O modelo Mythos, desenvolvido pela Anthropic, foi concebido para identificar falhas em sistemas informáticos. No entanto, as suas capacidades estão a gerar preocupação crescente entre reguladores e instituições financeiras, que temem um novo tipo de risco sistémico.
Segundo informações avançadas esta semana, o sistema conseguiu identificar milhares de vulnerabilidades críticas em sistemas operativos e navegadores amplamente utilizados, incluindo falhas desconhecidas até agora.
Este nível de desempenho coloca o Mythos numa categoria inédita: uma ferramenta capaz não só de proteger infraestruturas digitais, mas também de automatizar ataques com uma eficiência superior à humana.
O paradoxo da nova geração de IA
Tecnologias como o Mythos foram desenhadas para reforçar a cibersegurança. No entanto, ao atingirem um certo nível de capacidade, tornam-se potencialmente perigosas caso sejam utilizadas de forma maliciosa.

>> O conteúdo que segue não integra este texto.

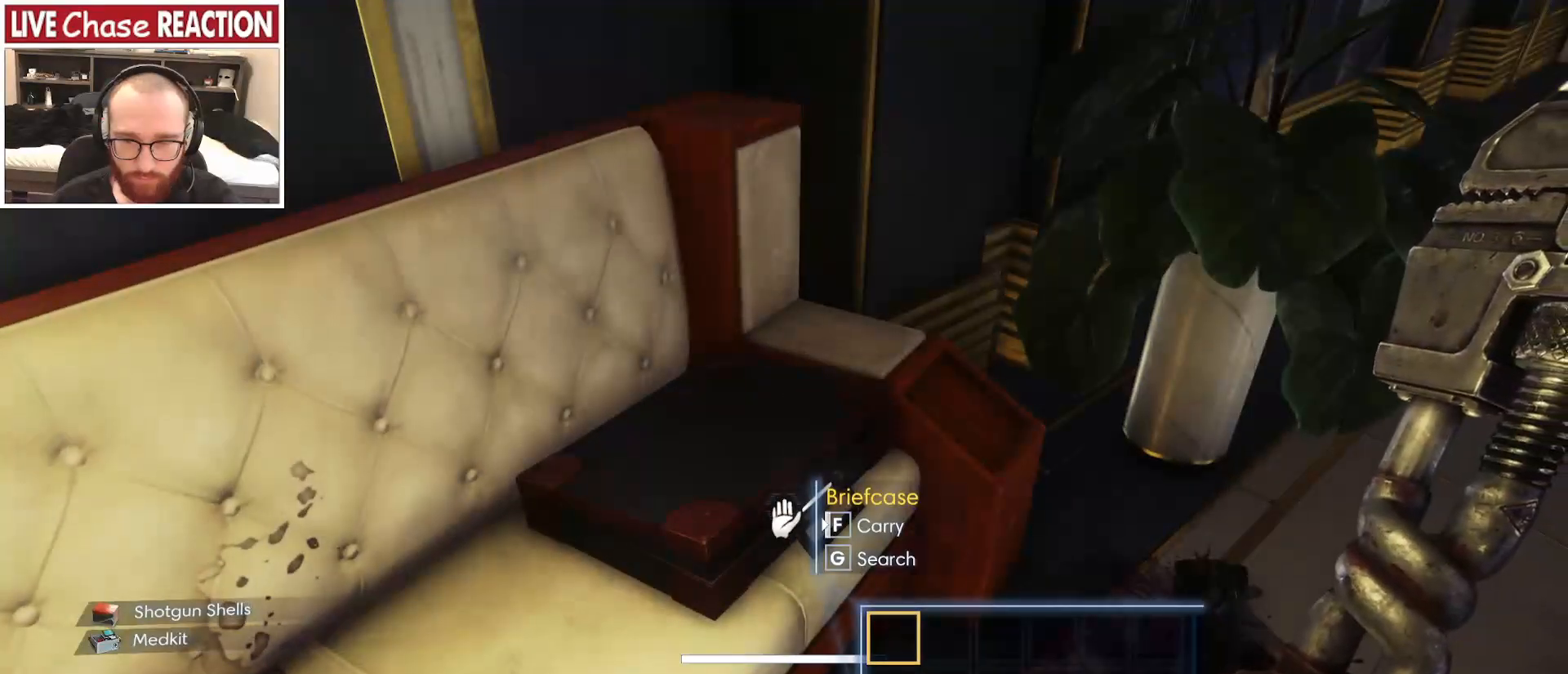
{"keys": ["d"], "mouse": [], "events": [[117, "d", "down"]]}
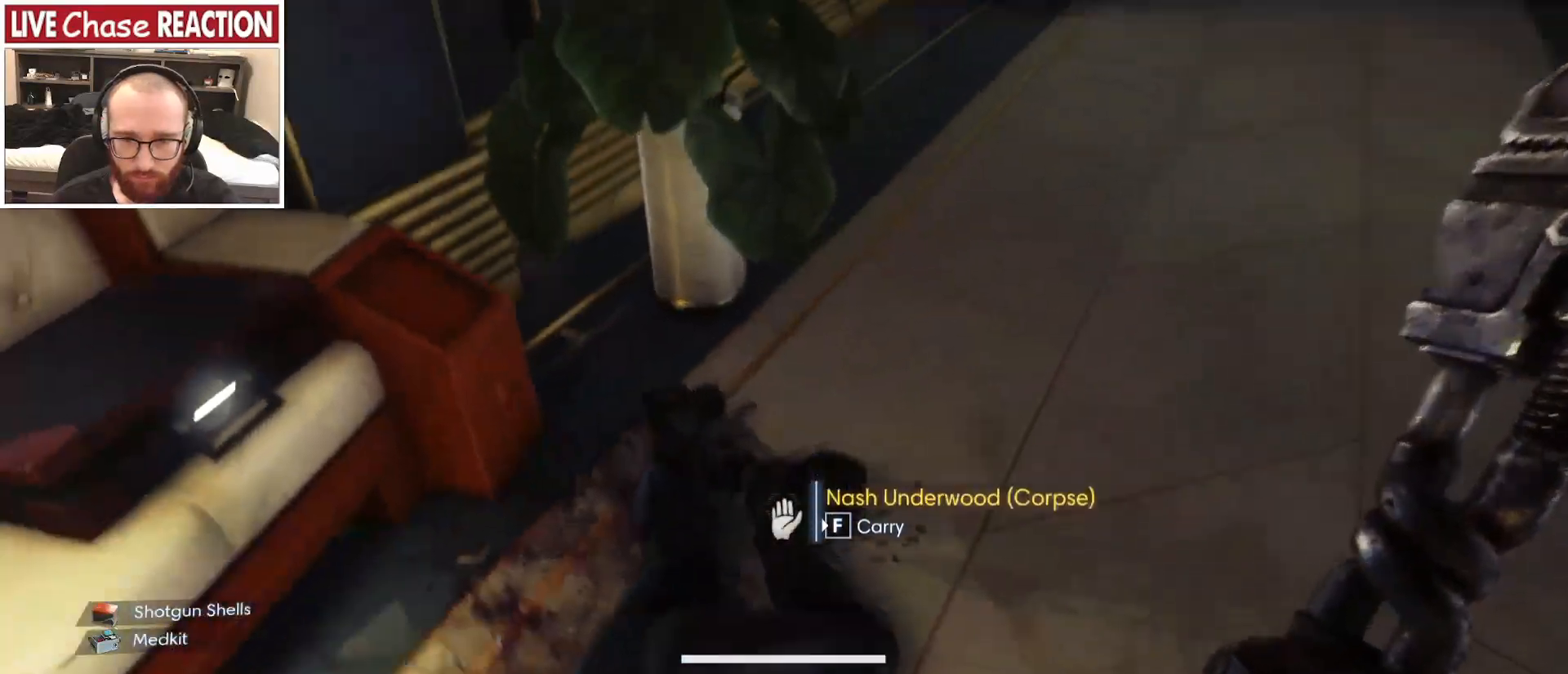
{"keys": [], "mouse": [], "events": [[250, "d", "up"]]}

Reguladores internacionais já reconheceram este risco. O Banco Central Europeu — já ativou supervisão, ao questionar diretamente os bancos sobre o Mythos e preparar reuniões com responsáveis de risco —, e outras entidades estão a analisar o impacto deste tipo de modelos, sobretudo na banca, onde sistemas antigos e interligados aumentam a exposição a falhas.

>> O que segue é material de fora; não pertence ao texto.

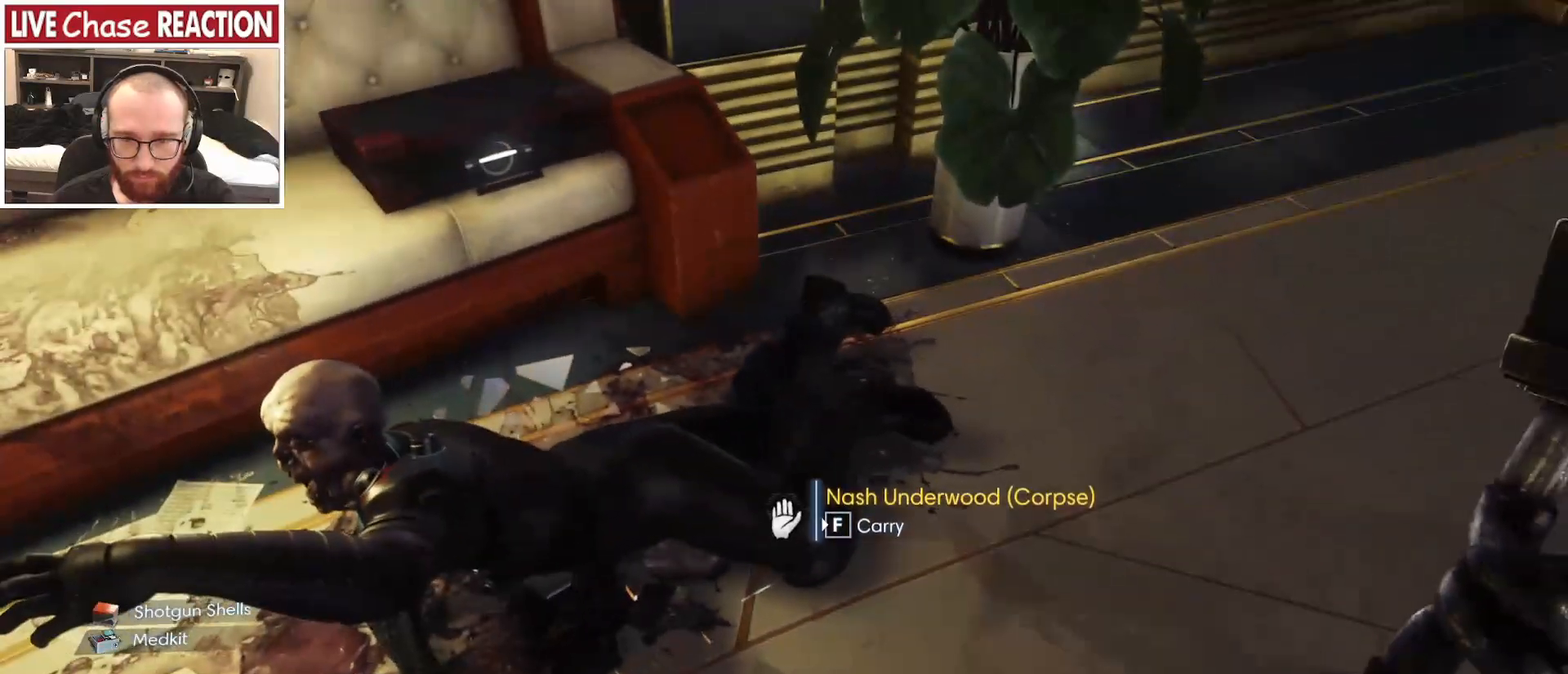
{"keys": [], "mouse": [], "events": [[17, "f", "down"], [100, "f", "up"]]}
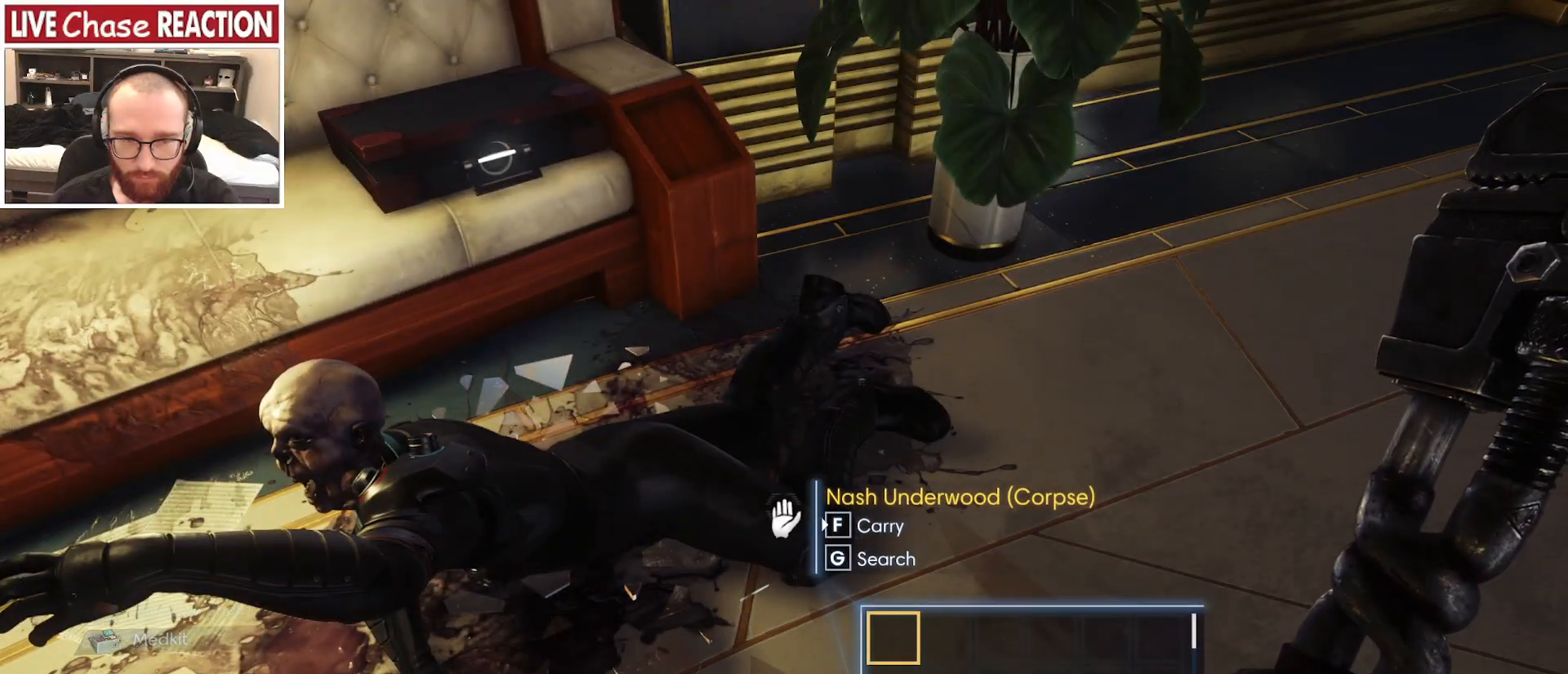
{"keys": ["w"], "mouse": [], "events": [[350, "w", "down"]]}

Além disso, líderes financeiros alertam que esta pode ser apenas a primeira de várias gerações ainda mais avançadas, numa corrida tecnológica difícil de controlar.

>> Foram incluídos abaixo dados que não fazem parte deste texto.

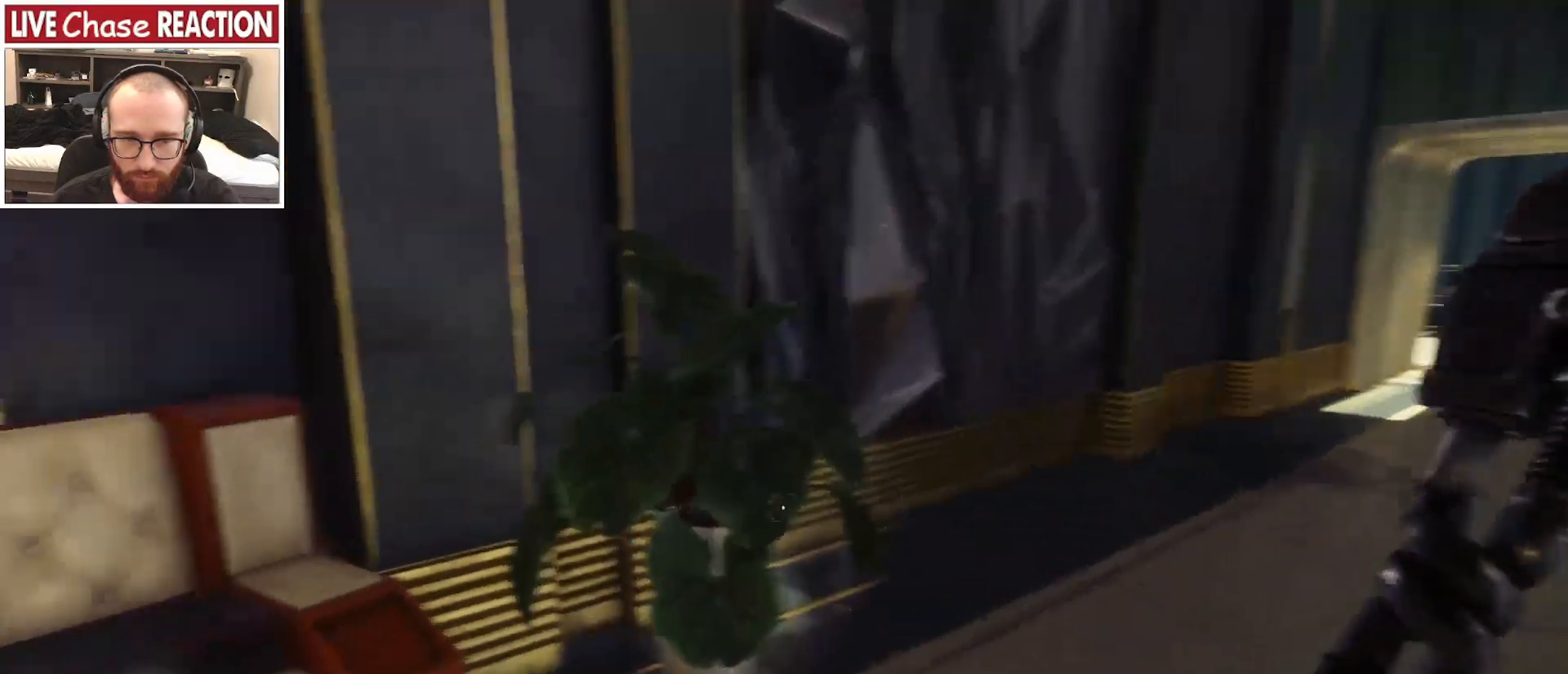
{"keys": [], "mouse": [], "events": [[350, "w", "up"]]}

Bancos europeus, portugueses incluídos, na linha de risco
O setor financeiro é particularmente vulnerável.
A complexidade dos sistemas bancários, muitos deles com décadas de evolução, cria um ambiente ideal para ferramentas capazes de identificar automaticamente fragilidades.
Fontes indicam que o acesso ao Mythos poderá ser alargado a bancos europeus nas próximas semanas, o que aumenta a urgência de preparação.
Para Portugal, o impacto pode ser significativo:
- Forte digitalização da banca;
- Dependência de sistemas legacy (mais vulneráveis);
- Elevada integração com infraestruturas europeias.
Tudo isto coloca o país dentro do perímetro de risco.
Acesso restrito e concentração de poder
Outro fator crítico é o controlo da tecnologia.
O Mythos não está disponível ao público. O acesso é limitado a um grupo restrito de empresas tecnológicas e organizações estratégicas, ou seja, aos grandes players, numa iniciativa conhecida como ‘Project Glasswing’.
Um modelo levanta questões sobre a desigualdade de acesso, vantagem competitiva e risco de concentração tecnológica.
O que se segue?
O caso Mythos revela uma tendência mais ampla: a convergência entre inteligência artificial e cibersegurança está a criar novos riscos estruturais para a economia global.
O que, a curto prazo, pode levar a maior pressão regulatória na União Europeia, investimento acelerado em cibersegurança e corrida tecnológica entre empresas de IA.